- **Exercise 1**
For the forum thread on inheritance tax below, say whether each statement agrees with it. Answer yes or no and quote the deciding words: (a) The elderly relative pays for the parking when someone drives her to hospital. (b) Her pension payments are higher than her outgoings. (c) The solicitor agreed to sign the relative's home over to the children.
- **Exercise 2**
In the forum thread on inheritance tax below, how much of every £1,000 she doesn't give away does the poster say goes to the government?
- **Exercise 3**
Please proceed with the forum thread on inheritance tax below, continuing from its last sentence.

- **Given passage**
Segment Open
Awkward conversation

  • Drivingforfun's Avatar
    We have an elderly family member who is becoming philosophical about life, and very worried (in my opinion, unnecessarily, but that's not relevant) about the inheritance tax bill that we will have to pay in years to come and is exploring all the legal ways of minimising this

    However she has also become incredibly miserly - to the point where when someone drives her to hospital she doesn't pay for the parking

    As an accountant type I notice a contradiction: she wants to help out when she's gone but is being really mean in the present

    I'm aware that dipping into / selling off ones assets doesn't stop inheritance tax liability, but that you can gift as much as you like out of your "regular income" i.e. pension payments - in her case these are higher than her outgoings and her estate value is only growing every month

    In my view, if she helped people now, she'd reduce her estate's value, and as such, inheritance tax liability

    Effectively, for every £1,000 she doesn't give away now, she's only leaving £600 to her heirs and £400 to the government

    This doesn't really affect me at the moment, as I'm quite fortunate, and I'm of course grateful for whatever she leaves me, however other family members who are due to inherit are struggling and I often wonder why she doesn't see the logic?

    Obviously it's an incredibly hard thing to bring up without seeming extremely ungrateful and selfish and I'm wondering if anyone else has ever had similar thoughts, or had to deal with this kind of situation?
  • 3 Replies

  • Mark07's Avatar
    Community Manager
    You're right, it is a tricky conversation to have.

    I know that a relative of mine had a chat with a solicitor about signing their home over to their children, the solicitor refused to do it as the kids could theoretically chuck them out of their home (they wouldn't do that) and the solicitor was rightly looking after the best interests of my relative/their client.
Segment Closed
- **Material shown**
Segment Open
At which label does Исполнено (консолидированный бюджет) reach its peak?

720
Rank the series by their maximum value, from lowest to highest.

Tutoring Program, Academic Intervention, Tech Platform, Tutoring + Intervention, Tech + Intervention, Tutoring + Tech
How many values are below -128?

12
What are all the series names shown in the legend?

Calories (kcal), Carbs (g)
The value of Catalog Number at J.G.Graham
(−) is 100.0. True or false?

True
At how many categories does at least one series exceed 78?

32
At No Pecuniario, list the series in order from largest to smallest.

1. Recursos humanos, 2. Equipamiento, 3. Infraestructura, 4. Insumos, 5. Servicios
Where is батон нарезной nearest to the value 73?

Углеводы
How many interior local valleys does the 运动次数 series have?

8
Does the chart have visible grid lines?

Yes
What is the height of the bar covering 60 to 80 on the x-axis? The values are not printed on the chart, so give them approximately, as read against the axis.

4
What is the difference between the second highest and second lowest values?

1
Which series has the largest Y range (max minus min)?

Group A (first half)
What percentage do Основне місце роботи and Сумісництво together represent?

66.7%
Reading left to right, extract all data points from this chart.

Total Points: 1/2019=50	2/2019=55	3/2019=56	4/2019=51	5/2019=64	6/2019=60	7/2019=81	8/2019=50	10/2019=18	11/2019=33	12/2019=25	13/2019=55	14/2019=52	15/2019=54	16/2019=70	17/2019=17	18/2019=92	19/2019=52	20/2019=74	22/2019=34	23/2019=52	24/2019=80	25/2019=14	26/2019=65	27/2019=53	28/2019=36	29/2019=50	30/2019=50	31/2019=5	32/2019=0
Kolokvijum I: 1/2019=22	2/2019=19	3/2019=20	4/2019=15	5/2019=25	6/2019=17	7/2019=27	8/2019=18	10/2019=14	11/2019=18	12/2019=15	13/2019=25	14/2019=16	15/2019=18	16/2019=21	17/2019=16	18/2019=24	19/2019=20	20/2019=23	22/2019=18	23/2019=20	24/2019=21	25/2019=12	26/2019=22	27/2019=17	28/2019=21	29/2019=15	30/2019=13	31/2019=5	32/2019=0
Segment Closed
- **Exercise output 1**
(a) No: "when someone drives her to hospital she doesn't pay for the parking"
(b) Yes: "in her case these are higher than her outgoings"
(c) No: "the solicitor refused to do it"

- **Exercise output 2**
£400 goes to the government.

- **Exercise output 3**
    Just my personal opinion, so feel free to ignore. If the relative doesn't actively bring it up/ask for advice, then perhaps the wider family need to just accept what will be. Perhaps, if appropriate, they could be pointed in the direction of independent advice.
  • Drivingforfun's Avatar
    I agree with your opinion, Mark, I maybe didn't make clear in the OP but my relative does bring it up rather obsessively, more or less every time we see her, which is quite depressing!

    She makes it clear that she wants to look after her family and with me being an accountanty person it just seems a bad idea that her heirs are effectively gaining 60 pence for every pound they forsake

    All that said though, I'm of the opinion that it's her money and while her wishes are not logical, death is an emotional subject and maybe it's OK to let your heart rule
  • Rolebama's Avatar
    As far as I am aware, when the husband dies first, on the occasion that the wife dies there is an allowance where some kind of tax reduction kicks in and the allowance before death duties increases considerably. I know my friend's widowed mother recently died leaving around £700,000 between my friend and his brother and they paid no tax. This amount included savings, some stocks and shares and the value of the house.